Do not ignore a growing competitor who is addressing a developing issue within the market.

Ronald Johnson Neglected Consumer Opinion

In 2011, former head of retail at Apple Ronald Johnson took over as CEO for the rapidly failing department store JCPenney. He immediately tried to clear house, eliminating outdated processes in the hopes of introducing new systems that would reverse productivity and increase profits. Johnson fired its long-time ad agency, laid off 10 percent of its corporate staff and eliminated the sales and discounts that store customers had come to expect. In response, company revenues plummeted 25 percent.

Johnson was almost immediately replaced as the head of the company, but the damage was already done. JCPenney shoppers had been loyal to the store they knew and loved, but Johnson had transformed the company into something unfamiliar. Hopefully, Johnson took away this important lesson:

Spend time getting to know the consumer audience before making major business changes.

Richard Branson Underestimated Competition

Richard Branson has long been one of the most visible entrepreneurs in the world, and his willingness to try selling any product or service allowed Branson to grow the Virgin brand into a household name. At its height, his Virgin empire contained more than 100 companies, selling everything from music records to airplane seats to movie tickets to makeup. However, not every pivot into new industries brought Branson success.

Famously Branson’s first and worst blunder, Virgin Cola was released in grocery stores across the U.S. and U.K. Branson believed that the dominant brands in the market were not trying to capture consumer attention and that his new cola offering would create excitement and shift loyalty. Almost immediately, Branson realized his error. The market shares of Virgin Cola peaked at just .5 percent, despite being on sale for more than three years. Branson learned that not all large companies are lazy, but other business leaders might take away a different lesson:

Take calculated risks, and know that not all risks will bring rewards.

Tim Cook Launched Products Prematurely

There is no doubt that Tim Cook enjoyed overwhelming success during his time as Apple’s CEO. Still, it is a mistake to believe that Cook’s decision-making was without any flaw. Famously, Cook worked his teams hard to release new products and apps quickly, giving consumers as many opportunities to engage with the brand as possible.

Unfortunately, in 2012, Cook pushed this strategy too far, allowing Apple to launch Apple Maps months before it was ready for public use.
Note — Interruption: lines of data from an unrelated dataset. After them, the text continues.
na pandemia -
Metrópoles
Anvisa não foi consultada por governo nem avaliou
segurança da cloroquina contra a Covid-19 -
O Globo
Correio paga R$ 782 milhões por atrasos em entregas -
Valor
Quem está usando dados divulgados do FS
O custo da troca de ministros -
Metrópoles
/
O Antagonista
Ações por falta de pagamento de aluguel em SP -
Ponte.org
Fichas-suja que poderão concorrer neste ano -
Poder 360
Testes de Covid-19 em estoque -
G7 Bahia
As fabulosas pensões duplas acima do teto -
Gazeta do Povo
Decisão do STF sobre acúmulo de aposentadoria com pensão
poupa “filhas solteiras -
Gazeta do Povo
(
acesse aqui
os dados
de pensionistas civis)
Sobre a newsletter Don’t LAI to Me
The app, which was meant to compete with Google Maps, was plagued by almost all manner of bugs, many of which interfered with the app’s functionality to the degree that users refused to use the app and flocked to its competition. Fortunately, Apple’s brand loyalty was strong enough to allow the company to survive this debacle, but other businesses might not be so lucky if they ignore this lesson:

Test new products thoroughly, and do not ignore issues in a rush to launch.

To err is human. Entrepreneurs and business leaders should expect to make mistakes — but they should try to learn from others’ mistakes as much as possible. The more time and effort executives take to train for high-level business leadership positions, the more success they will see throughout their careers.